(Page images and the text extracted from them)
-*-*-
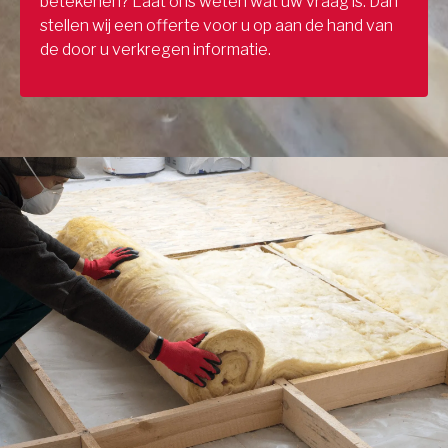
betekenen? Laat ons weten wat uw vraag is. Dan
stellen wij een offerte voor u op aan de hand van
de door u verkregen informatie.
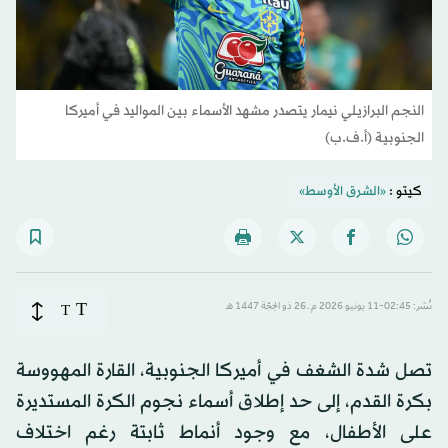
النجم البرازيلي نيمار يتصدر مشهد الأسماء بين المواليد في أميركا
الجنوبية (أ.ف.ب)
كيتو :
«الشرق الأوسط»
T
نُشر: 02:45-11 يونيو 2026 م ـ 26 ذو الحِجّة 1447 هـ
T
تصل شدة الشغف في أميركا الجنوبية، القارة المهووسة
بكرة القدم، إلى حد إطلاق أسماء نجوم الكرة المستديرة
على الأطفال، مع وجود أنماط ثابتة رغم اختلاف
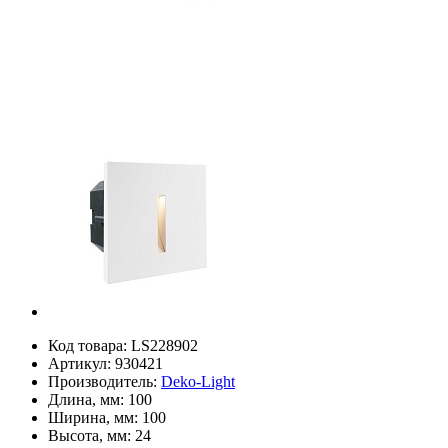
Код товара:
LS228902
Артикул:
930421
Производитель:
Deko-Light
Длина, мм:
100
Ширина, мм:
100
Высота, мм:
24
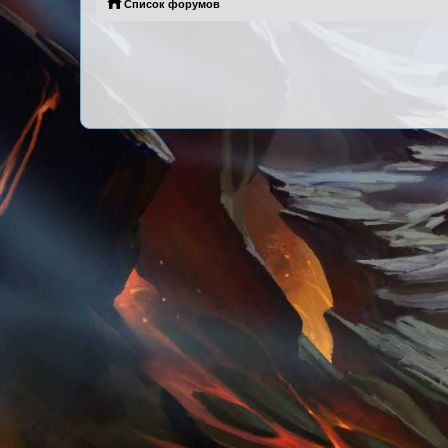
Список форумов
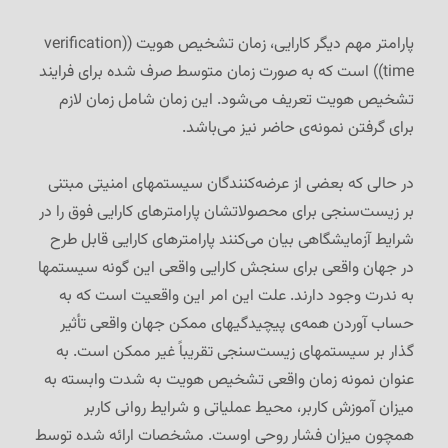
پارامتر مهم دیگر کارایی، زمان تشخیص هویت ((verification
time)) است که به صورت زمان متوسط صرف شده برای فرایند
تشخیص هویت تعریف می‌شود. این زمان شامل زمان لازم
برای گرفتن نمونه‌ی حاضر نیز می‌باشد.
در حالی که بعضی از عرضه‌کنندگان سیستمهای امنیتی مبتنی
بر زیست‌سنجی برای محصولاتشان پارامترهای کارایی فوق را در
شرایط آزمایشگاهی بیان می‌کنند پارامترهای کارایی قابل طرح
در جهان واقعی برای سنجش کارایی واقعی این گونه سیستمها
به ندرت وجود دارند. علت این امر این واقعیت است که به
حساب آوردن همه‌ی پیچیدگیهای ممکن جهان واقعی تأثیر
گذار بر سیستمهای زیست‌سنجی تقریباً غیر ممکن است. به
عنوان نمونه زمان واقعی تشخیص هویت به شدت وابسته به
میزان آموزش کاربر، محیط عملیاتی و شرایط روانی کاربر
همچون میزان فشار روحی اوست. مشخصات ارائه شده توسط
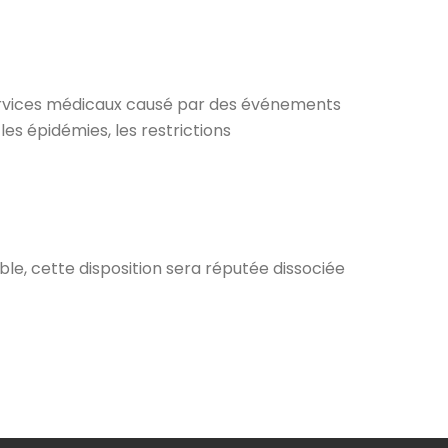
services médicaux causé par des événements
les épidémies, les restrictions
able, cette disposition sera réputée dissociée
-*-*-
▶ **EXERCISE**
Reproduce the lines above exactly as they appear, leaving out the pictures.

▶ **RESPONSE AREA**
betekenen? Laat ons weten wat uw vraag is. Dan
stellen wij een offerte voor u op aan de hand van
de door u verkregen informatie.
النجم البرازيلي نيمار يتصدر مشهد الأسماء بين المواليد في أميركا
الجنوبية (أ.ف.ب)
كيتو :
«الشرق الأوسط»
T
نُشر: 02:45-11 يونيو 2026 م ـ 26 ذو الحِجّة 1447 هـ
T
تصل شدة الشغف في أميركا الجنوبية، القارة المهووسة
بكرة القدم، إلى حد إطلاق أسماء نجوم الكرة المستديرة
على الأطفال، مع وجود أنماط ثابتة رغم اختلاف
Код товара:
LS228902
Артикул:
930421
Производитель:
Deko-Light
Длина, мм:
100
Ширина, мм:
100
Высота, мм:
24
Список форумов
پارامتر مهم دیگر کارایی، زمان تشخیص هویت ((verification
time)) است که به صورت زمان متوسط صرف شده برای فرایند
تشخیص هویت تعریف می‌شود. این زمان شامل زمان لازم
برای گرفتن نمونه‌ی حاضر نیز می‌باشد.
در حالی که بعضی از عرضه‌کنندگان سیستمهای امنیتی مبتنی
بر زیست‌سنجی برای محصولاتشان پارامترهای کارایی فوق را در
شرایط آزمایشگاهی بیان می‌کنند پارامترهای کارایی قابل طرح
در جهان واقعی برای سنجش کارایی واقعی این گونه سیستمها
به ندرت وجود دارند. علت این امر این واقعیت است که به
حساب آوردن همه‌ی پیچیدگیهای ممکن جهان واقعی تأثیر
گذار بر سیستمهای زیست‌سنجی تقریباً غیر ممکن است. به
عنوان نمونه زمان واقعی تشخیص هویت به شدت وابسته به
میزان آموزش کاربر، محیط عملیاتی و شرایط روانی کاربر
همچون میزان فشار روحی اوست. مشخصات ارائه شده توسط
services médicaux causé par des événements
les épidémies, les restrictions
able, cette disposition sera réputée dissociée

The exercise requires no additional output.